Advocates: Prisons need better vaccine education
HARTFORD, Conn. — Shortly before COVID-19 vaccinations began in January at the federal prison in Danbury, Connecticut, officials held town hall meetings for inmates about the vaccines and put up informational posters around the facility.
Yet when vaccination time came, 212 of the nearly 550 inmates who were offered the shots refused to take them, according to federal prison officials, shining a light on prisoners’ skepticism of the vaccine that is permeating many correctional institutions in the country.
In Massachusetts, more than 5,500 state and county prisoners have refused the vaccines, compared with nearly 7,800 who have received the first of two doses, officials say.
Inmate advocates and researchers say prison systems need to do more to educate prisoners about the vaccines, as available data and surveys show that many inmates decline or express hesitancy about getting the shots. Efforts should include bringing in outside experts and trusted community members, especially people of color, not just passing out flyers and having talks by prison staff, they say.
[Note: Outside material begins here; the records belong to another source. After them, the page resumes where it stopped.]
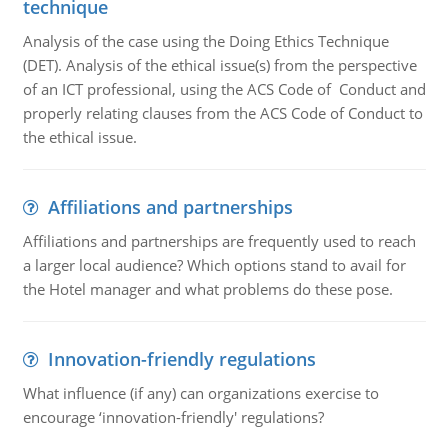
technique
Analysis of the case using the Doing Ethics Technique
(DET). Analysis of the ethical issue(s) from the perspective
of an ICT professional, using the ACS Code of Conduct and
properly relating clauses from the ACS Code of Conduct to
the ethical issue.
Affiliations and partnerships
Affiliations and partnerships are frequently used to reach
a larger local audience? Which options stand to avail for
the Hotel manager and what problems do these pose.
Innovation-friendly regulations
What influence (if any) can organizations exercise to
encourage ‘innovation-friendly' regulations?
“As a Black man, I … think about the history of the medical racism and experimentation with Black and brown people in this country. That resonates with people who are incarcerated,” said John Hart, a senior research associate at the Vera Institute of Justice who studies prison conditions.
“They have to do a much better job of bringing in people who are more trustworthy, such as elders in the community or people of color who have a lot of credibility,” he said. “We won’t be able to get out of this pandemic without taking prison facilities very seriously and that includes correctional staff and incarcerated people.”
Black people make up disproportionately large percentages of both prison populations and patients with severe COVID-19 outcomes. In a survey of people in prisons and jails late last year by the University of Washington’s School of Public Health, 37% of Black respondents were willing to receive the vaccine, compared with 45% of all respondents.
Complicating matters has been that states were slow to make vaccinations available to prisoners. Inmates in 45 states and Washington, D.C., are now eligible for vaccines, but several weeks ago, only about half of states were offering prisoners shots, according to the Kaiser Family Foundation. By the end of March, Arkansas and Florida had not yet begun vaccinating prisoners, while a few states say they have offered vaccinations to every adult in their prisons. Eight states have not reported how many prisoners have been vaccinated.
Nationwide, less than 20% of state and federal prisoners have been vaccinated, according to data collected by The Marshall Project and The Associated Press. That compares with about 40% of the general adult population that has received at least one shot.